Jamdani: story of a Bengali obsession and pride
For centuries it has invoked the discerning senses of fashion lovers and has been the dream cloth of millions.
Due to the delicate and time consuming master-craftmanship, it has always been an expensive clothe only available to the Creme de la creme of the society.
One of the very first accounts of the cloth mentioned in history dates back to 300AD. Kautilya, a great ancient Indian economist mentioned Jamdani in his Arthashashtra (book of economics). Back then it was known to be a fine cloth made in Bengal and Pundra (Part of modern Bangladesh).
The book of Periplus of the Eritrean Sea, the accounts of Arab, Chinese and Italian Travelers and traders have spent pages after pages writing praise for Jamdani.
The unbleached cotton yarn with woven design using bleached cotton yarn creates an epic where light-n-dark effect of the yarn turns into the red love from the blue pain. The beauty of Jamdani dragged Alexander the Great towards it around 327B.C. and he was amazed with this “beautiful printed cottons” in India.

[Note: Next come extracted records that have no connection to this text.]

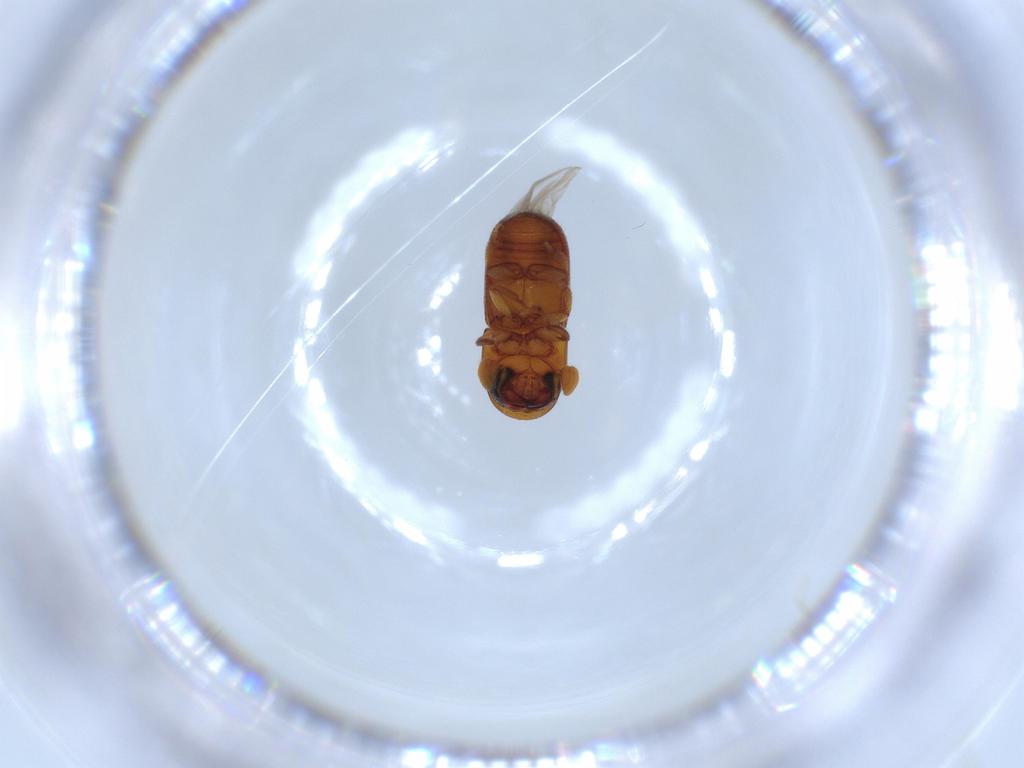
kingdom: Animalia
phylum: Arthropoda
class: Insecta
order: Coleoptera
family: Curculionidae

The Mughals were great admirers and patrons of such elegant artistic handmade fabrics. During the Mughal era Jamdani weaving reach its golden age as weavers were given the highest regards. Wearing Jamdani fabric was a privilege that only nobility and royalty could afford due to the lengthy and difficult weaving procedures involved in its manufacturing. The Mughal Emperor Aurangzeb was said to be so fond of the ‘Jamdani’ that one had to seek royal permission before
daring to wear the precious fabric.
Jamdani woven material is some of the finest found in the world and it is also eco-friendly as it’s made from hand and foot run tools. Some designer Jamdani fabric with intricate patterns for weddings and formal wear can take as much as 9 months to prepare with two full time weavers. Jamdani is very versatile whereby it can be either woven with full cotton, or with a mix of cotton and silk, or with full silk, or with silk and combinations of real gold/silver/precious metal yarn. These rare pieces are truly a masterpiece of exotic breathtaking beauty. Without seeing and feeling it in person you can't be a believer and lover of Jamdani miracle.
Weavers who used to be involved in Jamdani were said to got into the business at their early age. So by the time they reach the prime of their age they become a master craftsman. After the British occupation in Bengal those craftsman were about to be extinct. But we still have a generation of craftsman immensely dedicated even though the industry has shrunken strikingly.
Aarong, as a part of their 30 years celebration has brought a rare opportunity for the people of Dhaka to experience the glorious days of Jamdani. “Story of Pride” – an exhibition of Jamdani has been arranged to open the
doors to the people to introduce the legacy of the majestic JAMDANI. You can enjoy the show at the Shilpakala Academy at
Shegunbagicha. You can be a part of it everyday till January 20th 2010.